Where from Set 1 , I took 10 records each for 4 labels (40) and
from Set 2, I took 45 records each for New 4 labels ( 180).
So, I have total 220 training records.

But I am getting 25% accuracy on test set 1 from first data set and 50% accuracy on test set 2 from second data set. Whereas as I had 85% accuracy on test set 1 from first data set.

Can you please post the GPT code you have used for my reference?

Hi @nahire - before getting into the details, can I just ask if you fine-tuned a new model from scratch using the approach or did you use your existing fine-tuned model?

In any case, I’ll share with you shortly a disguised version of my system and user messages for reference.

Ok, so here’s the logic of my training data set for the test I’ve run:

Data set for initial version of the fine-tuned model

{“messages”: [
{“role”: “system”, “content”: “You are a helpful assistant. Your task is to classify the text by the user into one of the following pre-defined topic categories: Topic 1, Topic 2, Topic 3,”},
{“role”: “user”, “content”: “Text”},
{“role”: “assistant”, “content”: “Topic label”}]}

Composition of training data:
20 examples by topic


Data set for further fine-tuning the initial fine-tuned model

{“messages”: [
{“role”: “system”, “content”: “You are a helpful assistant. Your task is to classify the text by the user into one of the following pre-defined topic categories: Topic 1, Topic 2, Topic 3, Topic 4, Topic 5, Topic 6, Topic 7, Topic 8”},
{“role”: “user”, “content”: “Text”},
{“role”: “assistant”, “content”: “Topic label”}]}

Composition of training data:
10 examples for the pre-existing topic labels 1-3
30 examples for the new topic labels 4-8


So they are essentially identical. The only change under the second set of messages is the expanded list of topic labels.

Hi @jr.2509 ,
I used my existing fine-tuned model for new training with the “Hybrid Approach” of data.

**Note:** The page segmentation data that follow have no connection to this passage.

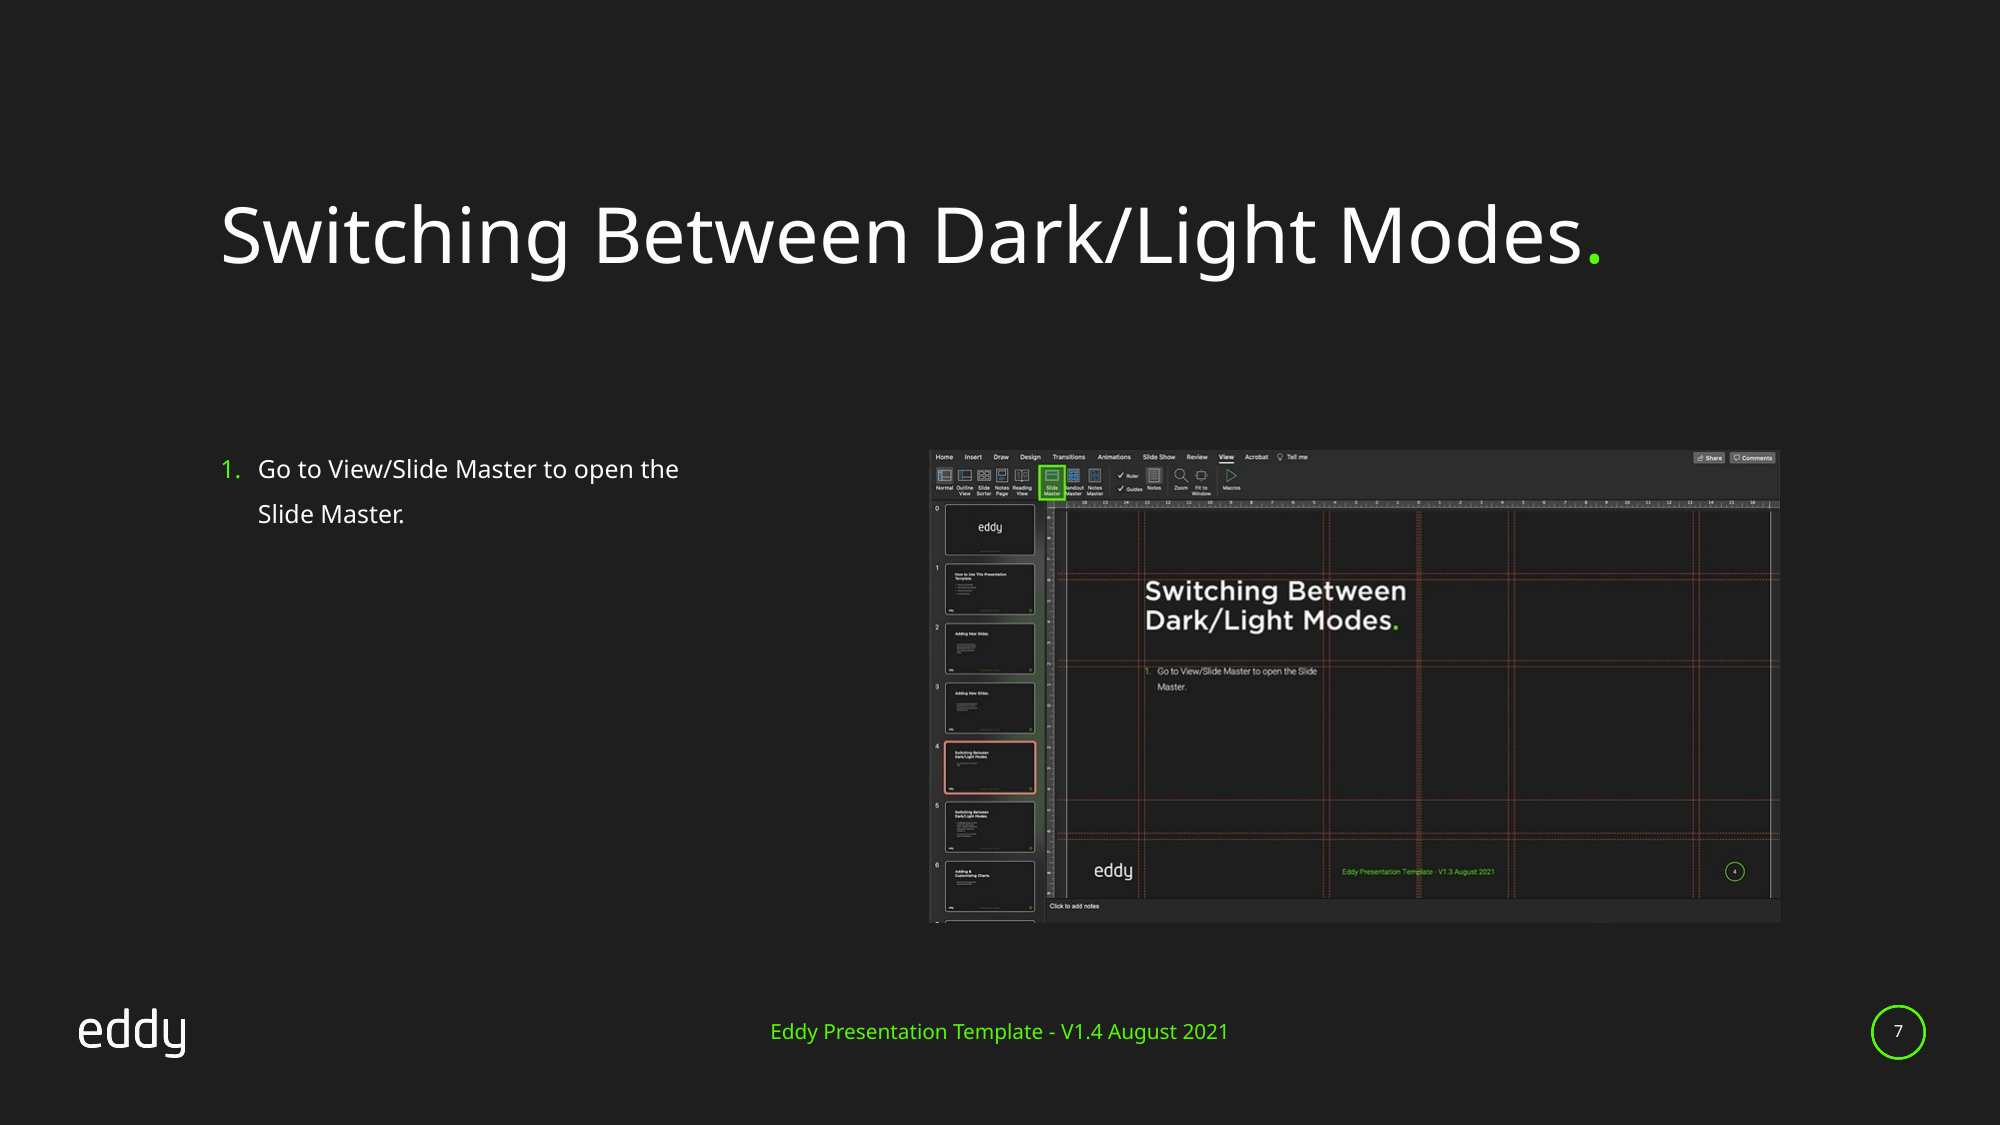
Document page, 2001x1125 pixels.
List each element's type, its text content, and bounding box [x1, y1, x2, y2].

picture [929, 450, 1780, 923]
text_box Go to View/Slide Master to open the Slide Master. [220, 432, 729, 923]
picture [79, 1008, 185, 1058]
slide_number 7 [1797, 940, 2000, 1125]
list Switching Between Dark/Light Modes. [220, 184, 1780, 433]
footer Eddy Presentation Template - V1.4 August 2021 [575, 940, 1424, 1125]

Thanks for sharing the system and user messages for reference.
Let me add and try with system, user and assistant message.

Thanks for clarifying. For best test results I would suggest creating a fine-tuned model from scratch with this approach.

Sure @jr.2509 . Thanks for quick reply.

1 Like

Hi @jr.2509 ,Thanks. For your updates -
Hybrid Approach with system prompt message is working in my case also.

Below are details with Results:
Training 1: fine-tuned base model (gpt-3.5-turbo-1106) on Set 1 data of 4 lables (4 lables * 45 records each = 180 records)

Training 2 : further fine-tuning the initial fine-tuned model

Hybrid Approach for data preparation along with system prompt message as per reference you had provided previously.

from Set 1 Data , I took 40 records (4 * 10 records each = 40)
from Set 2 New Data , I took 180 records ( 4 new labels * 45 records each = 180)
So, New Set Data is : 40 + 180 = 220 records with 8 labels

Also, I have Added preprocessing on Input text as my input text is large in size and it is complex in nature.

Training 1 Accuracy : 85%
Training 2 Accuracy : Overall 68% ( Including Set 1 and Set 2 test data)
Set 1 : 65%
Set 2 : 75%

Note :
In my case I have to consider each label as one dictionary with 3 key value pairs.
So, input is large text and label is dictionary.
Still, I will be trying to improve this accuracy further.

1 Like

Thanks for the update @nahire - I’m glad to hear that it is going in the right direction and I hope that you will be able to improve further on accuracy.